■ Required work ■
Copy the lines of the listing below word for word. Begin at the line that contains "pose: elev=208.6 azim=12.5" and stop after the line that contains "Dot at: (246, 246)".

Data entries
[start]
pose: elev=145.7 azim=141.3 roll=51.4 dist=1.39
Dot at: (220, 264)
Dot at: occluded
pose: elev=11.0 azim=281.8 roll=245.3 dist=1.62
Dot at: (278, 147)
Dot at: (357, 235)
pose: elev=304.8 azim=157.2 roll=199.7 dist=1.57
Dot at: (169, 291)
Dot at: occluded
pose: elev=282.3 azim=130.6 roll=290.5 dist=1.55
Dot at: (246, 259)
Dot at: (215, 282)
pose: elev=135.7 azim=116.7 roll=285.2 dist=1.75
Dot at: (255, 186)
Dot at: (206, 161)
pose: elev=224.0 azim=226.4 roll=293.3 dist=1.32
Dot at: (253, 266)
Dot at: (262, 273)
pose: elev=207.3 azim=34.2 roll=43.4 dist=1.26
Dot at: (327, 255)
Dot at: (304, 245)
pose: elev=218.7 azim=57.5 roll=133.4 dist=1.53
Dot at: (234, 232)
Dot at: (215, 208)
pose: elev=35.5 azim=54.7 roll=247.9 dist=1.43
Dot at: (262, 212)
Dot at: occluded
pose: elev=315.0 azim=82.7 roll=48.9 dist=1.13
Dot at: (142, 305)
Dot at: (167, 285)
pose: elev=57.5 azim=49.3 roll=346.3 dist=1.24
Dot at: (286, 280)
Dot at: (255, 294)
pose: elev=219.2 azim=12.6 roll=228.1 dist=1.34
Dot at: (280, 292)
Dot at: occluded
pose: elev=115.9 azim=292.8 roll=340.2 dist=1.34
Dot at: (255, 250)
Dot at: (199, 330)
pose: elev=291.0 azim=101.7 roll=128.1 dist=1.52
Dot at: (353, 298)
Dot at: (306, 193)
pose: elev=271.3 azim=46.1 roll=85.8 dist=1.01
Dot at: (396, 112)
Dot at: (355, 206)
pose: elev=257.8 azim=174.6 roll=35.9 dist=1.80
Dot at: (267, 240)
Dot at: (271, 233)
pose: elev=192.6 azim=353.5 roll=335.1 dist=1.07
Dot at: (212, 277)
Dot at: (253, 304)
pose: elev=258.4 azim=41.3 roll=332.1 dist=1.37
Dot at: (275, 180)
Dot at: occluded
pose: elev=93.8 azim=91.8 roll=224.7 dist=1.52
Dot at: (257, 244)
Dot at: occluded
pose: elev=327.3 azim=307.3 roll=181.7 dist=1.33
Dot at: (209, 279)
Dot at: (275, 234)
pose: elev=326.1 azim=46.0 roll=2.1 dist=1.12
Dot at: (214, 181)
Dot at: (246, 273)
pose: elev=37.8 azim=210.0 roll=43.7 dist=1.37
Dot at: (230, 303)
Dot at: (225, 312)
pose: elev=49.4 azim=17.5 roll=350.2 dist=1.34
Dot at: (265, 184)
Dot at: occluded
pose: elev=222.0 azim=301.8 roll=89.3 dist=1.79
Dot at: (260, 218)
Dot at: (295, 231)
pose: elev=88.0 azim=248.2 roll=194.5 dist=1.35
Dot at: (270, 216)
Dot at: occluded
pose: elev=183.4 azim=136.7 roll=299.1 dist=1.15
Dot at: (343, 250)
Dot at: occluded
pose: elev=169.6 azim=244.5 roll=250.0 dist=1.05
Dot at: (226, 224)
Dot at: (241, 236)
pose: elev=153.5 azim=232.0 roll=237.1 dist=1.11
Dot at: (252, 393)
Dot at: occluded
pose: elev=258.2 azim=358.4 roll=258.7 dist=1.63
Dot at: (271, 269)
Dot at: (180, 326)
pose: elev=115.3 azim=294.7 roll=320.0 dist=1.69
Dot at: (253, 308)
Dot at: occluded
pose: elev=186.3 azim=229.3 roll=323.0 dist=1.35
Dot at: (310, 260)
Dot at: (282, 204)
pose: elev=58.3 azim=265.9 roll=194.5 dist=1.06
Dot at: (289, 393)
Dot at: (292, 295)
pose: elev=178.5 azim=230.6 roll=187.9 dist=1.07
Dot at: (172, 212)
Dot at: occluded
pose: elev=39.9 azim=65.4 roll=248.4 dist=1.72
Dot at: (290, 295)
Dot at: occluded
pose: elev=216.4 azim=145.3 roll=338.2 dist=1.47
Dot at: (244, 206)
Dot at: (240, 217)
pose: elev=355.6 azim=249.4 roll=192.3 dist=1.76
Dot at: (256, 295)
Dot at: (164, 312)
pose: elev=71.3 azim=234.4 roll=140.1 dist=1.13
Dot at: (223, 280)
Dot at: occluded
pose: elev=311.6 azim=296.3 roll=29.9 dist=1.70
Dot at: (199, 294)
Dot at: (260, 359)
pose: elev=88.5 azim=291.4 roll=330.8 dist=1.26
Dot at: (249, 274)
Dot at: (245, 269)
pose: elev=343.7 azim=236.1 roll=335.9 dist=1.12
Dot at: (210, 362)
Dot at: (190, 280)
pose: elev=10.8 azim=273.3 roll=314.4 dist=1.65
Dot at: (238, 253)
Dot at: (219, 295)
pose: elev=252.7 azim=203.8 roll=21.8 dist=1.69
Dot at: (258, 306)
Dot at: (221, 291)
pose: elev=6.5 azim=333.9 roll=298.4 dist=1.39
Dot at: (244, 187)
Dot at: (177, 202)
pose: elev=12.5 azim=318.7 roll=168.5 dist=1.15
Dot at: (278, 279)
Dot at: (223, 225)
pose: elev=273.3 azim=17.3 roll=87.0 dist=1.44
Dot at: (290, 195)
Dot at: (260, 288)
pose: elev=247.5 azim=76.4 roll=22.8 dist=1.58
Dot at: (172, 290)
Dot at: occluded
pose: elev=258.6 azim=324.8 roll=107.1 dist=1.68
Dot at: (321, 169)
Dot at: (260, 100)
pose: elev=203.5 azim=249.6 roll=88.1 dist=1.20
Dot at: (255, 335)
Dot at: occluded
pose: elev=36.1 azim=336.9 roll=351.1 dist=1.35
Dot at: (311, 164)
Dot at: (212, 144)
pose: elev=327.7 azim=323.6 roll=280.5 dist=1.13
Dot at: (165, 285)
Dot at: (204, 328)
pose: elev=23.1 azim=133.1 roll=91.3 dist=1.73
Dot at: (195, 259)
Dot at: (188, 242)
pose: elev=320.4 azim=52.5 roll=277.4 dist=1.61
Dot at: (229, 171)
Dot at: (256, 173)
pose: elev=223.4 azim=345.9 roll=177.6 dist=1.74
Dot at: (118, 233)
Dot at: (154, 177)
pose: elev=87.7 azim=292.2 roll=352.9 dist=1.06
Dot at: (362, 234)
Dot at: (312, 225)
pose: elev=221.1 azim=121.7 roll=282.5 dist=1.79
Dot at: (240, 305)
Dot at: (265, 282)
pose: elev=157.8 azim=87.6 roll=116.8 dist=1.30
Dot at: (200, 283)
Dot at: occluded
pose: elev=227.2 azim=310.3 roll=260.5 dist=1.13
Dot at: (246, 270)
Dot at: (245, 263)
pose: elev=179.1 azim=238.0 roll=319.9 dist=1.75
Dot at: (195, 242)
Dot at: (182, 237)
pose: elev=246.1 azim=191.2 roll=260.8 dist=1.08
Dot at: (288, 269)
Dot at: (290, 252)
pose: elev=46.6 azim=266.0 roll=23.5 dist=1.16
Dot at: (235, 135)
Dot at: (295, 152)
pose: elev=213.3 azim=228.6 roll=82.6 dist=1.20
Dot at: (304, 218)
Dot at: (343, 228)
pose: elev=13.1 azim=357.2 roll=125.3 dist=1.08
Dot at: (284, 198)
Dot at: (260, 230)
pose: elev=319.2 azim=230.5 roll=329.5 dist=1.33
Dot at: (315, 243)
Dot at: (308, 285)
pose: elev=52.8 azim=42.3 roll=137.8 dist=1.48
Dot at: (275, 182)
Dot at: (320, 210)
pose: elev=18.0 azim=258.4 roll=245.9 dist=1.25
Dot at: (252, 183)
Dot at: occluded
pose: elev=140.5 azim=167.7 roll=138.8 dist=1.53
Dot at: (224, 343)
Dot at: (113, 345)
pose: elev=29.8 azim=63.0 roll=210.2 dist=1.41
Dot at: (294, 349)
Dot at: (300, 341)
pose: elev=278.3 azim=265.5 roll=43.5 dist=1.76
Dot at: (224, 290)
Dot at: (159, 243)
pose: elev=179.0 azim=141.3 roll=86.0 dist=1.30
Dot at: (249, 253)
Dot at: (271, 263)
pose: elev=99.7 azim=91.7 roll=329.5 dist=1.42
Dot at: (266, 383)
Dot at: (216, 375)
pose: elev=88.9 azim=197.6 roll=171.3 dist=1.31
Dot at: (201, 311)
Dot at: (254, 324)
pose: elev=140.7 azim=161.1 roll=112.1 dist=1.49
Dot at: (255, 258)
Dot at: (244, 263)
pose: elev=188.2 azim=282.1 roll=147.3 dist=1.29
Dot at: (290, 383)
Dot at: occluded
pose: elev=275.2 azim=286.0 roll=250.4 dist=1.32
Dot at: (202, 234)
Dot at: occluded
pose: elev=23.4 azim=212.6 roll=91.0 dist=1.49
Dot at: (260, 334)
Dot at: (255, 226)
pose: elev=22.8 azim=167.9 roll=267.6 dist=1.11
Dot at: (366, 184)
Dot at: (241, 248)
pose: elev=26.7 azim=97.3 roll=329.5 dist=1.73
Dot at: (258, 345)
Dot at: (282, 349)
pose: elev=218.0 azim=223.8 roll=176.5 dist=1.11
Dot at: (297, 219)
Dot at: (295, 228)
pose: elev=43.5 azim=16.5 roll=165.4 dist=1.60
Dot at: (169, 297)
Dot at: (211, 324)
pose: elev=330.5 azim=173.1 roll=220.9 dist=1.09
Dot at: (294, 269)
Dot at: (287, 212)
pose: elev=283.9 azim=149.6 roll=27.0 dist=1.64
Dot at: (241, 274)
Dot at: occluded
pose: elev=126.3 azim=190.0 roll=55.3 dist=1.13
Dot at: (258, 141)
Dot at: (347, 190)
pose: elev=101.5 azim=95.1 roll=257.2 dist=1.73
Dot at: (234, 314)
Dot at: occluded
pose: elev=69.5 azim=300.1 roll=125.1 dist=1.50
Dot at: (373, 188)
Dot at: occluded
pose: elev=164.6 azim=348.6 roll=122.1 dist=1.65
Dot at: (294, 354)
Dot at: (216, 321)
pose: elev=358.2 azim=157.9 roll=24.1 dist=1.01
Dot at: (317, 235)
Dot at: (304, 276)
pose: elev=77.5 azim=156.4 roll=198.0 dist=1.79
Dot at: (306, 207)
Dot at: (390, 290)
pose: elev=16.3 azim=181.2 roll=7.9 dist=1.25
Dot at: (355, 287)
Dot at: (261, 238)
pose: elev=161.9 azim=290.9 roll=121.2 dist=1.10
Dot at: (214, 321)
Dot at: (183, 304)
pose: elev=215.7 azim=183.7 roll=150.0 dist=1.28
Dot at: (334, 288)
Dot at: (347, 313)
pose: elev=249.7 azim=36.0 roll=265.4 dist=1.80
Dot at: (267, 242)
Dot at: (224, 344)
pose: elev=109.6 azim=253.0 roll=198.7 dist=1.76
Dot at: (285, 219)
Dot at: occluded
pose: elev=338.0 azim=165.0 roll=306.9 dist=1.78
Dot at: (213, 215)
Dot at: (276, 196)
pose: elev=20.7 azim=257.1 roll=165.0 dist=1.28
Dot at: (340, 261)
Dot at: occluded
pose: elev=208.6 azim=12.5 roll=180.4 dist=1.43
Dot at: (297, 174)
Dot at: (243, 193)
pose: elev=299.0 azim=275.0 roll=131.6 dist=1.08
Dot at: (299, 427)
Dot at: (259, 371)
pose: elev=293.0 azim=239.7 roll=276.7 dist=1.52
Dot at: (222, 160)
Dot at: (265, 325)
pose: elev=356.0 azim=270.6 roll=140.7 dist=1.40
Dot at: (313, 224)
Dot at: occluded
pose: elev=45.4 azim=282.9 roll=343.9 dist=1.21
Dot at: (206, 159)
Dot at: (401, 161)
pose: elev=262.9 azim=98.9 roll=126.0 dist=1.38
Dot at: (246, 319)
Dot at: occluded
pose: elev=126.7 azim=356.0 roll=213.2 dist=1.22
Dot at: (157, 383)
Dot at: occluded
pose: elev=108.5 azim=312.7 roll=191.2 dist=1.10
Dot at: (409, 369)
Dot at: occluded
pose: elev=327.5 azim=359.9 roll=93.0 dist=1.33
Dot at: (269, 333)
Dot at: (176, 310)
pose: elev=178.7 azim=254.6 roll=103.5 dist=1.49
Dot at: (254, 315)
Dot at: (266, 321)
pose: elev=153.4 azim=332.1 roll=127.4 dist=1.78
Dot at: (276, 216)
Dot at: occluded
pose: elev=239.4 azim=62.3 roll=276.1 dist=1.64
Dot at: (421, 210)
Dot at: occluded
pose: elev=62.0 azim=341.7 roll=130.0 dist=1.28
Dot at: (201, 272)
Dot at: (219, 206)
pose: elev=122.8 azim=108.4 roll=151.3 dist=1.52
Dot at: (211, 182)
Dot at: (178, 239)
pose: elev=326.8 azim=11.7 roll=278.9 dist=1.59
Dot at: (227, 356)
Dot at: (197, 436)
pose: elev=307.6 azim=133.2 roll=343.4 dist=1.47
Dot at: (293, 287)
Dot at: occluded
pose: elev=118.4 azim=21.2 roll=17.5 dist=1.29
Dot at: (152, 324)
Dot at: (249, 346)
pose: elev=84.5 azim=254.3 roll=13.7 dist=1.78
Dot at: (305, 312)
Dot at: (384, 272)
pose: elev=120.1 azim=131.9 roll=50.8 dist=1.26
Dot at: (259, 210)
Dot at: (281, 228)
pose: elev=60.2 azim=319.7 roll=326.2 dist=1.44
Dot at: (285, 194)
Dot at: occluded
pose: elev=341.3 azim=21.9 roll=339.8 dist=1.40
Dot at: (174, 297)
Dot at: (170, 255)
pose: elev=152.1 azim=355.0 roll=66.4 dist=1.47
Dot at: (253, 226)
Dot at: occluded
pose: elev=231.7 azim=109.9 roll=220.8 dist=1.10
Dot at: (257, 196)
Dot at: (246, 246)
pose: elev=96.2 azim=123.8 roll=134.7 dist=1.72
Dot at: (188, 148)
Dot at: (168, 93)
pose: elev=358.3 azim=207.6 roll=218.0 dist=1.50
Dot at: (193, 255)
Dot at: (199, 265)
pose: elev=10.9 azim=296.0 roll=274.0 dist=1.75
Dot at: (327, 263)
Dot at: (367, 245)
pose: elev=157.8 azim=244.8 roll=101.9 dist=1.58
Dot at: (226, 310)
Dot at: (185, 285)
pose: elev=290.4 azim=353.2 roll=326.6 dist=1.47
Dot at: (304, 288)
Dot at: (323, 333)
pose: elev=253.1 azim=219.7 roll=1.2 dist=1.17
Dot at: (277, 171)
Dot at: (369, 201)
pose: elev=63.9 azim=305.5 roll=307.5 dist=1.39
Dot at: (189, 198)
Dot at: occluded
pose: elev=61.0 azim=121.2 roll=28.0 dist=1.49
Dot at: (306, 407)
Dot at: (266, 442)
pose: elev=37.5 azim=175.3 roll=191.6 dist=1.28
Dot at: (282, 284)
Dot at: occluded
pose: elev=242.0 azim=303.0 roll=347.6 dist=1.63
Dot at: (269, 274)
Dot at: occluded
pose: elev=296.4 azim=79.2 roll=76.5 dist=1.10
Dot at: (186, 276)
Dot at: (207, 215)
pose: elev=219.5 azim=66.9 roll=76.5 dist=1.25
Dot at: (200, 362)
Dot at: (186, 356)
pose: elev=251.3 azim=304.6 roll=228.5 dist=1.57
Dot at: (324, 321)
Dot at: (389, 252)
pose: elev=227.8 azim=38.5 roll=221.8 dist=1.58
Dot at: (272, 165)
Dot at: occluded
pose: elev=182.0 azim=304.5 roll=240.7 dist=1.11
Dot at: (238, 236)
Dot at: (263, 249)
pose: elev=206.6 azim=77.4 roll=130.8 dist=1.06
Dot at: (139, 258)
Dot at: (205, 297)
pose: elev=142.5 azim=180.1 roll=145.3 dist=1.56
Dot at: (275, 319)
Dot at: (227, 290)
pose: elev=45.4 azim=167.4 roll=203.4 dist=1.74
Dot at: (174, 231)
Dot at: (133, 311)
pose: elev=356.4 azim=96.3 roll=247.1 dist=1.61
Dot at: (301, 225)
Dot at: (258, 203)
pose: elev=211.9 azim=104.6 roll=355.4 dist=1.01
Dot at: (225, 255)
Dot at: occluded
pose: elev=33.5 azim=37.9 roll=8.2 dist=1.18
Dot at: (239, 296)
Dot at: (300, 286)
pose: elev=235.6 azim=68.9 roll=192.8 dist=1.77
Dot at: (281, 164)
[end]
■ Response ■
pose: elev=208.6 azim=12.5 roll=180.4 dist=1.43
Dot at: (297, 174)
Dot at: (243, 193)
pose: elev=299.0 azim=275.0 roll=131.6 dist=1.08
Dot at: (299, 427)
Dot at: (259, 371)
pose: elev=293.0 azim=239.7 roll=276.7 dist=1.52
Dot at: (222, 160)
Dot at: (265, 325)
pose: elev=356.0 azim=270.6 roll=140.7 dist=1.40
Dot at: (313, 224)
Dot at: occluded
pose: elev=45.4 azim=282.9 roll=343.9 dist=1.21
Dot at: (206, 159)
Dot at: (401, 161)
pose: elev=262.9 azim=98.9 roll=126.0 dist=1.38
Dot at: (246, 319)
Dot at: occluded
pose: elev=126.7 azim=356.0 roll=213.2 dist=1.22
Dot at: (157, 383)
Dot at: occluded
pose: elev=108.5 azim=312.7 roll=191.2 dist=1.10
Dot at: (409, 369)
Dot at: occluded
pose: elev=327.5 azim=359.9 roll=93.0 dist=1.33
Dot at: (269, 333)
Dot at: (176, 310)
pose: elev=178.7 azim=254.6 roll=103.5 dist=1.49
Dot at: (254, 315)
Dot at: (266, 321)
pose: elev=153.4 azim=332.1 roll=127.4 dist=1.78
Dot at: (276, 216)
Dot at: occluded
pose: elev=239.4 azim=62.3 roll=276.1 dist=1.64
Dot at: (421, 210)
Dot at: occluded
pose: elev=62.0 azim=341.7 roll=130.0 dist=1.28
Dot at: (201, 272)
Dot at: (219, 206)
pose: elev=122.8 azim=108.4 roll=151.3 dist=1.52
Dot at: (211, 182)
Dot at: (178, 239)
pose: elev=326.8 azim=11.7 roll=278.9 dist=1.59
Dot at: (227, 356)
Dot at: (197, 436)
pose: elev=307.6 azim=133.2 roll=343.4 dist=1.47
Dot at: (293, 287)
Dot at: occluded
pose: elev=118.4 azim=21.2 roll=17.5 dist=1.29
Dot at: (152, 324)
Dot at: (249, 346)
pose: elev=84.5 azim=254.3 roll=13.7 dist=1.78
Dot at: (305, 312)
Dot at: (384, 272)
pose: elev=120.1 azim=131.9 roll=50.8 dist=1.26
Dot at: (259, 210)
Dot at: (281, 228)
pose: elev=60.2 azim=319.7 roll=326.2 dist=1.44
Dot at: (285, 194)
Dot at: occluded
pose: elev=341.3 azim=21.9 roll=339.8 dist=1.40
Dot at: (174, 297)
Dot at: (170, 255)
pose: elev=152.1 azim=355.0 roll=66.4 dist=1.47
Dot at: (253, 226)
Dot at: occluded
pose: elev=231.7 azim=109.9 roll=220.8 dist=1.10
Dot at: (257, 196)
Dot at: (246, 246)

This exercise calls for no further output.